Broncheau-McFarland dreams of the day when most of the trail is inclusive of those footsteps that came before and of the smaller battles and clashes that kept some tribal members as prisoners of war for decades. She also wants people to understand how a small band of Nez Perce fared so well against thousands of soldiers. They knew the land well enough to find food and water while the military were reduced to strip bark from trees just to feed their horses because they didn’t know. She also wants people to revel in the beauty that remains and see interpretation of the contributions of Nez Perce woman played in 1877.

Part of the forgiveness for tribal members is welcoming non-members to Trail Memorials, ceremonies and pow wows. “We need to teach them about our history and hope history never repeats itself.
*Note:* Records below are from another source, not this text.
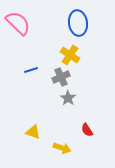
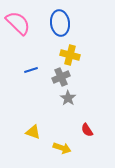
blue ellipse: moved 18 px left
yellow cross: rotated 18 degrees counterclockwise
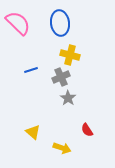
yellow triangle: rotated 21 degrees clockwise
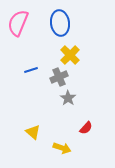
pink semicircle: rotated 112 degrees counterclockwise
yellow cross: rotated 30 degrees clockwise
gray cross: moved 2 px left
red semicircle: moved 1 px left, 2 px up; rotated 104 degrees counterclockwise
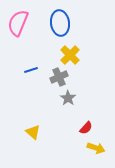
yellow arrow: moved 34 px right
This has always been our way of life. Nimiipuun’ee wit,” she said.

For years, the Forest Service worked with the Appaloosa Horse Club on the annual Chief Joseph Trail Ride, which this year is July 25-29. The ride covers 100-mile sections of the Nez Perce trail, beginning at the start of the trail and then taking on 100-mile sections each subsequent year until reaching the end before starting over. The number of riders has declined in recent years, but the purpose remains: see and feel the story of the Nez Perce.

The agency also is working on a trail-wide non-government organization. Organizers chose the name Qa’an in’ iskt, or guardians of the trail.